EXERCISE PROMPT:
Each line of the data holding "pixels" should be found and copied.

-.-.-

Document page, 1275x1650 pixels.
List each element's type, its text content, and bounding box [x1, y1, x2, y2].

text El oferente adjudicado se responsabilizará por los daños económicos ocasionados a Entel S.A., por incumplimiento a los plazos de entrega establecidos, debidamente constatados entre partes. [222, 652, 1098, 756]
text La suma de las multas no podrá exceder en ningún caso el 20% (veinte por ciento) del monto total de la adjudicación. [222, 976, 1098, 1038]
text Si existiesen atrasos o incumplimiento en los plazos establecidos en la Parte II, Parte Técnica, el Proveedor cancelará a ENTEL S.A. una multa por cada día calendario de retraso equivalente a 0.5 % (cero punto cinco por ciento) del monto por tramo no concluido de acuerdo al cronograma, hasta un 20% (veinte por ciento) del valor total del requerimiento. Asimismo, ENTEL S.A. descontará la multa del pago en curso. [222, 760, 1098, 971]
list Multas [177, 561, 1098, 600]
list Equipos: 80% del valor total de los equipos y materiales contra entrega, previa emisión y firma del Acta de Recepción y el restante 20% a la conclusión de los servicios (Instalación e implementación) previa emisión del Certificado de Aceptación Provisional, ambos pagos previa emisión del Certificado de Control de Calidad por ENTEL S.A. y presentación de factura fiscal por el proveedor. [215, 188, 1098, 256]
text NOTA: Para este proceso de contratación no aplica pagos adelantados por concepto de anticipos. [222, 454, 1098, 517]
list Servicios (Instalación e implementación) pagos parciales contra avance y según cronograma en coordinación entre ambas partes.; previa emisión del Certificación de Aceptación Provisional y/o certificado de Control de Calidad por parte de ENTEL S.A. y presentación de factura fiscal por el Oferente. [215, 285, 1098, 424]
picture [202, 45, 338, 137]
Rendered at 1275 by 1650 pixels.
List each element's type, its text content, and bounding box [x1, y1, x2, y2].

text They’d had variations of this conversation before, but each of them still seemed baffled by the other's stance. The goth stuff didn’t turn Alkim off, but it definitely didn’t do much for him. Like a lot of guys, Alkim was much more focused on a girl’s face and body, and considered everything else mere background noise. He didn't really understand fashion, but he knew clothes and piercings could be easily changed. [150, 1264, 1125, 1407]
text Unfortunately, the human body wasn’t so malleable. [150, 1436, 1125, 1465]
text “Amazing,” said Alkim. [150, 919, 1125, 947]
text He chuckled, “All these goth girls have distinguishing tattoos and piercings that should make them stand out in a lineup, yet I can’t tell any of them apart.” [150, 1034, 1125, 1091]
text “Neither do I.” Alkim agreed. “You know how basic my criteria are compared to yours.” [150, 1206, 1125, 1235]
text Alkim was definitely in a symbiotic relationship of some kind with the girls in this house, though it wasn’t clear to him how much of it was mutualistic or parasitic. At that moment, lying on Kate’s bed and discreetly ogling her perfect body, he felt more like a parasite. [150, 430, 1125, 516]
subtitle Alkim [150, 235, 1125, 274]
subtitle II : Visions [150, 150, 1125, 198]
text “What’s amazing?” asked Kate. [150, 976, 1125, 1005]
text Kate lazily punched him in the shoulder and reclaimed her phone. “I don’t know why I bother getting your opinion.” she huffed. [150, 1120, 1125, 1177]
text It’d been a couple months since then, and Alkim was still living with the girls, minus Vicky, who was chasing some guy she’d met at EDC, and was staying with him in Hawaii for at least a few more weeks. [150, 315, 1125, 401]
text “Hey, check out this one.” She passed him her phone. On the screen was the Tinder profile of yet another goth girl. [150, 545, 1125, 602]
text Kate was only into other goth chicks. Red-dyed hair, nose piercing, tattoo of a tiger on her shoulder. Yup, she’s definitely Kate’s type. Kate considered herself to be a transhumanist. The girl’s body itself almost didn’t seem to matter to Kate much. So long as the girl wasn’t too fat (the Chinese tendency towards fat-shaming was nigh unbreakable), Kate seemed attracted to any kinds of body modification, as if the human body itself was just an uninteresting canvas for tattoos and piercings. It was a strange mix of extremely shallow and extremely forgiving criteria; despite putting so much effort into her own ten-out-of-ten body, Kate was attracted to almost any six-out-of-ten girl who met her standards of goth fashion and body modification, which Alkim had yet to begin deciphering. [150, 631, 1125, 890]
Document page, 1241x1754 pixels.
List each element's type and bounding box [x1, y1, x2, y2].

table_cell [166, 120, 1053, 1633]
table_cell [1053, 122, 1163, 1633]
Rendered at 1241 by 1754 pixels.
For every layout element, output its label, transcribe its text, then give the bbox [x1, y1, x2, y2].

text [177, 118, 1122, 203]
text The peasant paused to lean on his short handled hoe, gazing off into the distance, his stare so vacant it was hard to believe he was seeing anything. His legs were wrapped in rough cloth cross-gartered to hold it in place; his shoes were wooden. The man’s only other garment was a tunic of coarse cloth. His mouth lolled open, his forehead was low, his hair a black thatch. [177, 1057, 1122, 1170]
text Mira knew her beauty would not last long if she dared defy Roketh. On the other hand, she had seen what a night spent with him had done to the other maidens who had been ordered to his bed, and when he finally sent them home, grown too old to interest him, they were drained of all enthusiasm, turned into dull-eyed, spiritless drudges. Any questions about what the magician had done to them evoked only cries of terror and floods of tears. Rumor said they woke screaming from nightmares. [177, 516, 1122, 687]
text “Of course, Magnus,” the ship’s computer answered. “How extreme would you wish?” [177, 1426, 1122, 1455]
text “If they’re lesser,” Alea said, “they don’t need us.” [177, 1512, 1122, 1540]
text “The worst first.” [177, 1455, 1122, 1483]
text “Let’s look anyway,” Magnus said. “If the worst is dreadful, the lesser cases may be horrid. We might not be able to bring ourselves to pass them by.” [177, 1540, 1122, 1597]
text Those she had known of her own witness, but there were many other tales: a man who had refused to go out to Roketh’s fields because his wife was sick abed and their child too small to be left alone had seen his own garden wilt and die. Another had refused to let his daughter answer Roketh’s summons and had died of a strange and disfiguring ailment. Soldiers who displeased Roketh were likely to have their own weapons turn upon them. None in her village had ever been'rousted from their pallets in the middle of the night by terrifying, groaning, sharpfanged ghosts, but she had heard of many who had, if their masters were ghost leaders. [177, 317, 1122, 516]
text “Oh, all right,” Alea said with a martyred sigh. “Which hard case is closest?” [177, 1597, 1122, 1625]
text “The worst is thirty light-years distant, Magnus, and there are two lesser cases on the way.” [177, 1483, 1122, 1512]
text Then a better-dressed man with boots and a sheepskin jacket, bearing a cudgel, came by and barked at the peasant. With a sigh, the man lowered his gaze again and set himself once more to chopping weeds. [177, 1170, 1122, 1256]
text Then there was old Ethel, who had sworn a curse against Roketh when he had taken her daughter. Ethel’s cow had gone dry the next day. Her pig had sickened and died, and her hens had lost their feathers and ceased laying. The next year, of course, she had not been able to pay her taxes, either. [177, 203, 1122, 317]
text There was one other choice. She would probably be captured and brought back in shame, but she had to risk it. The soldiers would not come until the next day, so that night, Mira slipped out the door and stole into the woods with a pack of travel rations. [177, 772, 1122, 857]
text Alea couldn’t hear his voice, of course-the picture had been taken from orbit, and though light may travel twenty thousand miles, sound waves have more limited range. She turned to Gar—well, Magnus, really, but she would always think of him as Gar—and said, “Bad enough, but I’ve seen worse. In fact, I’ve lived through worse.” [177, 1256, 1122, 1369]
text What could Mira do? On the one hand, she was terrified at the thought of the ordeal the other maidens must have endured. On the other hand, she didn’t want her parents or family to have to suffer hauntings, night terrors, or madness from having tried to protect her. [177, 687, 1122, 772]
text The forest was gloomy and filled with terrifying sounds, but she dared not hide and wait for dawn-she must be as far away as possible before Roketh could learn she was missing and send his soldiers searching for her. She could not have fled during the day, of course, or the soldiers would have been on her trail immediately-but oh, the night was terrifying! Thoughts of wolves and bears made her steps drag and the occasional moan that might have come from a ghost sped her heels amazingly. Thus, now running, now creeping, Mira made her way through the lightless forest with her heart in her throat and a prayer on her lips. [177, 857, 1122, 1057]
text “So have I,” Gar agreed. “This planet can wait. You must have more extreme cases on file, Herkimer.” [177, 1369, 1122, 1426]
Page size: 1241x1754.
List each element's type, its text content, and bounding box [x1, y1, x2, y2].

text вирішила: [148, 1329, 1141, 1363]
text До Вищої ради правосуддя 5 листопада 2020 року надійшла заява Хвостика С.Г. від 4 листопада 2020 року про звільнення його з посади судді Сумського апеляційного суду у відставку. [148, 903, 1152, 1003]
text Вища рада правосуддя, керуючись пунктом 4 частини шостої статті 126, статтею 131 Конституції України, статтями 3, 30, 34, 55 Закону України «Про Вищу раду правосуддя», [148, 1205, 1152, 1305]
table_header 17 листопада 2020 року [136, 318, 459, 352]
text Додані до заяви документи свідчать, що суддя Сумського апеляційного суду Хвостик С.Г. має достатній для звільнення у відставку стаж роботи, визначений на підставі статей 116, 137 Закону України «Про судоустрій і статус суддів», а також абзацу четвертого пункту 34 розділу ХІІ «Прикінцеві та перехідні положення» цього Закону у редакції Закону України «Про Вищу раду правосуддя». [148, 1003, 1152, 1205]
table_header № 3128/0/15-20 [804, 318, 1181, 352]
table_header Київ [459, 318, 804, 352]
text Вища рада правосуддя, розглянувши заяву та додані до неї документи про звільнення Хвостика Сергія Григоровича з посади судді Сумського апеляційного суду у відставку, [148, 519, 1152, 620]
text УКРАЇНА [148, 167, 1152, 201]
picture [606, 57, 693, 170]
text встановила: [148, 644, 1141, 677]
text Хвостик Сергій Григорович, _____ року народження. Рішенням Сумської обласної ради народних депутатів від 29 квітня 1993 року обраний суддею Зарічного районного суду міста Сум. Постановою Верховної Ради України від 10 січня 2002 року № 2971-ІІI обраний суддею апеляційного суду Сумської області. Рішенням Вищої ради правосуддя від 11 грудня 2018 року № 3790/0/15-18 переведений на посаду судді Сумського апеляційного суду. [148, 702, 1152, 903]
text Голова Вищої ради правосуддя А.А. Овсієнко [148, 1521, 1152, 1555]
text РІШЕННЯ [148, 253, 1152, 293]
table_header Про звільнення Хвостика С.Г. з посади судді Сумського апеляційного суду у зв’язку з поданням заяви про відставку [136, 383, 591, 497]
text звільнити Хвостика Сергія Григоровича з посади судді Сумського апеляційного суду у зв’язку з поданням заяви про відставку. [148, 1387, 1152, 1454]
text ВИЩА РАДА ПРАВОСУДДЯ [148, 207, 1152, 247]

-.-.-

RESPONSE AREA:
Document page, 1275x1650 pixels.
Rendered at 1275 by 1650 pixels.
Document page, 1241x1754 pixels.
Rendered at 1241 by 1754 pixels.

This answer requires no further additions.